Ehlers-Danlos syndrome is an inherited connective tissue disorder that interferes with the structure, production, or processing of collagen. The disorder typically affects the skin, joints, and blood vessels, with symptoms including easy bruising, ligamentous laxity, joint pain, and weak tissue. Many consider it to be an “invisible disability,” as it is often misdiagnosed with hypochondriasis, depression, or chronic fatigue syndrome. While proving an “invisible disability” to Social Security Administration may be difficult, there are two main ways to establish disability from Ehlers-Danlos syndrome if your rheumatologist supports your claim.

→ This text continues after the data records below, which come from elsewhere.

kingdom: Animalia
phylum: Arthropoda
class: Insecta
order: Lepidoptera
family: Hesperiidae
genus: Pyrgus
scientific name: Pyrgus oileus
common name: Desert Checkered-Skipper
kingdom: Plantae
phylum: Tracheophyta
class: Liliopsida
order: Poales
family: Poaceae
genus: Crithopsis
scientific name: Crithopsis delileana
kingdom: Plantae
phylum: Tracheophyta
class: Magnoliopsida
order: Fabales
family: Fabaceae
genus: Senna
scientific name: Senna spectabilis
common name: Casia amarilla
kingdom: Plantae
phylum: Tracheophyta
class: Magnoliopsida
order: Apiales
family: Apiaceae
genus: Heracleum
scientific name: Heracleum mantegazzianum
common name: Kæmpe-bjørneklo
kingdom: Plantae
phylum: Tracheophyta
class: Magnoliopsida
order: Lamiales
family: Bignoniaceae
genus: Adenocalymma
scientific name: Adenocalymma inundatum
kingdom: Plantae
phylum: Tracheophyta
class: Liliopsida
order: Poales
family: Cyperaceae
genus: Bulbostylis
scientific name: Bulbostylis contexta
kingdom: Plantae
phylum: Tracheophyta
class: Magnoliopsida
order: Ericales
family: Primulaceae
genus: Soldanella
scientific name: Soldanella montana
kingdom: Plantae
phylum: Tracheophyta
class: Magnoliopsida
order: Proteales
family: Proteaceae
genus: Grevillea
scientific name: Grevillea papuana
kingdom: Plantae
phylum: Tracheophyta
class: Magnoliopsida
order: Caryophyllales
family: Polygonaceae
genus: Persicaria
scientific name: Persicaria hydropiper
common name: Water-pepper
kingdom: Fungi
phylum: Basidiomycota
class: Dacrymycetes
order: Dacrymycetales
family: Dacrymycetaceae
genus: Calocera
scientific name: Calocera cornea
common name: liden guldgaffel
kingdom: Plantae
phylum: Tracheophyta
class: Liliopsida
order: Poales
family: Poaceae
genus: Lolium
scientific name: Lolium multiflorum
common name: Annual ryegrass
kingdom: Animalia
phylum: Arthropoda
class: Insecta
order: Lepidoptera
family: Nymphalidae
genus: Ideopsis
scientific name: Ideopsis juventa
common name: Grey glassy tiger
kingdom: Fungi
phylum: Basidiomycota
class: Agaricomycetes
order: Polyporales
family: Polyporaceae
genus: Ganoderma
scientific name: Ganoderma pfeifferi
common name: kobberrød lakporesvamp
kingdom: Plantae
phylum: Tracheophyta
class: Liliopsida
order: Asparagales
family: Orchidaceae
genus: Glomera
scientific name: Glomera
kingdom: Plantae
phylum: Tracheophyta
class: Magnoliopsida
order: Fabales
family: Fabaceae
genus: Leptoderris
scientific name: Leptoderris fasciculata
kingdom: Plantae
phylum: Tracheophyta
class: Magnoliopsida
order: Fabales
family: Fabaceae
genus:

First, you may argue your impairment meets or equals a Listing. I describe a listing as a type of shortcut to getting on disability. While there is no specific listing for Ehlers Danlos syndrome to “meet”, a rheumatologist may indicate that Ehlers-Danlos syndrome “equals” Listing 14.06 (undifferentiated and mixed connective tissue disease) if A) the disorder affects two or more body systems with at least a moderate level of severity in one, and at least two of the constitutional signs or symptoms (fatigue, malaise, etc.), or B) with repeated symptoms of fatigue and marked limitations in activities of daily living, social functioning, or concentration, persistence and pace. Depending on which body systems are affected, you may also want to consider Listings 1.02 (major dysfunction of a joint), Listing 8.04 (chronic infections of the skin), or even Listing 11.14 (peripheral neuropathies).
If no physician testifies that your condition meets or equals the criteria of a Listing of Impairments, the alternative way is to show that you are unable to sustain full time competitive work at any exertion level, due to the symptoms of your medical impairments under SSR 96-8p. In either case, it is important to document your limitations from Ehlers Danlos syndrome with treatment notes from a medical professional such as a rheumatologist.